The only pre-processing that’s really important here is removing the “meat seafood” department from the data. We remove it because we used this column to define if someone is a vegetarian or not. Leaving this column would result in the model learning this- it would learn that someone is a vegetarian if they have purchased from the meat seafood department. We want to uncover other information in the data, so we’ll remove any trace of this department. Using this column to define our shoppers is vegetarian/not is likely problematic, but we have nothing else to work with. Labelled data would be nice!
44% of shoppers are vegetarian, as defined by having not purchased from the meat-seafood department. This is very high, but again, it’s a proof of concept. Let’s pretend that ~40% of the population here is actually vegetarian. I undersampled the majority class, the non-vegetarians, just for fun. SMOTEing (Using the Synthetic Minority Oversampling Technique) also gave similar results (keep reading for these results!).
Choosing a model + the results
I decided to use logistic regression for this binary classification problem. It’s a classic! I’m a believer of Occam’s Razor: the simplest solution is often the best solution. So let’s see how we did.
78% of our vegetarian/non-vegetarian shoppers in the test set are classified correctly. Considering we removed any data that indicates a purchase from the meat department, these results are good. This means that there are other details, we could call them “latencies” in the data, that indicate that someone is a vegetarian. Maybe the deli department contains mostly meat products?
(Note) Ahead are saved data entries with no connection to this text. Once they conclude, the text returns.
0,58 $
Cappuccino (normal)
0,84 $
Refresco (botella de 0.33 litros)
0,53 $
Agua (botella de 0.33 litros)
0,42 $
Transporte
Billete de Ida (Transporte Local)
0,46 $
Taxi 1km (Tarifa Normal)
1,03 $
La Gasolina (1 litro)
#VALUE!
As for other metrics, our recall (of all the positive cases, how many did the classifier identify or recall?) is 76%, and our precision is 79%. Interesting.
I built the logistic regression model using Scikit-learn and StatsModels, so that I could use both LIME and StatsModel’s “Summary” functionality for interpretation purposes. Some features that appear to be importance (and both interpretability methods agree) are average days between orders, number of departments purchased from, and shopper reorder rate. That’s definitely interesting, given that we highlighted these as potentially important features during our EDA process.
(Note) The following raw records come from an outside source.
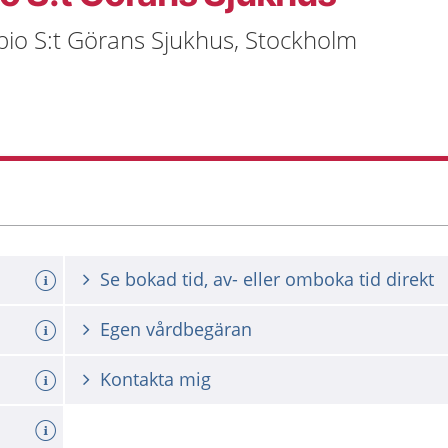
io S:t Görans Sjukhus, Stockholm
Se bokad tid, av- eller omboka tid direkt
Egen vårdbegäran
Kontakta mig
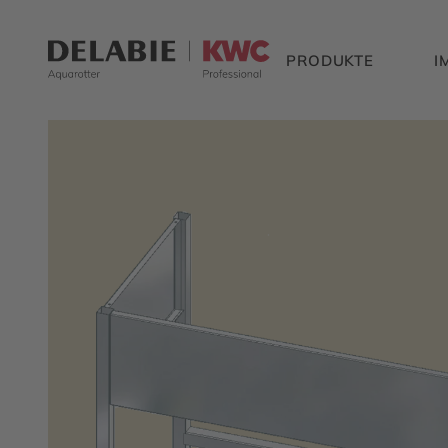
PRODUKTE
I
It’s definitely interesting that a model so simple as the one outlined here is able to detect if someone is a vegetarian or not. I imagine this would be very beneficial information to have for product recommendations and targeting marketing purposes.
There are several things I’d do with this project if I were to work on it more:
- Label the shoppers better- could I use a survey to ask shoppers if they’re vegetarian or not? Is there any research I could leverage that would tell me what tendencies vegetarians have? This would help me better label the data.
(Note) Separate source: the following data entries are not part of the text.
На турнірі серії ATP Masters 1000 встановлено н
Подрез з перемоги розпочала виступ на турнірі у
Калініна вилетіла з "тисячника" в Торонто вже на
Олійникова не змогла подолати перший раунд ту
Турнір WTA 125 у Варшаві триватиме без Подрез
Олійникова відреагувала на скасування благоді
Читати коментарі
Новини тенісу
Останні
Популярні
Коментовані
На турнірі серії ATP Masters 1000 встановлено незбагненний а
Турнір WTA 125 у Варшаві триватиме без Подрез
- Minimize false negatives. I’d rather mistake an omnivore for a vegetarian, than think a vegetarian is a meat eater. Think about the case of product recommendations. I don’t want to recommend a steak to someone who doesn’t eat steak. But recommending broccoli to someone won’t offend them, unless they really hate vegetables.
- If time was not an issue, I’d spend more time feature engineering and investigating correlation between variables, and try out some different models. I tried XGBoost in another notebook, and found an increase in 3% accuracy. Not bad, but not great. Maybe I could augment the data with some other data source.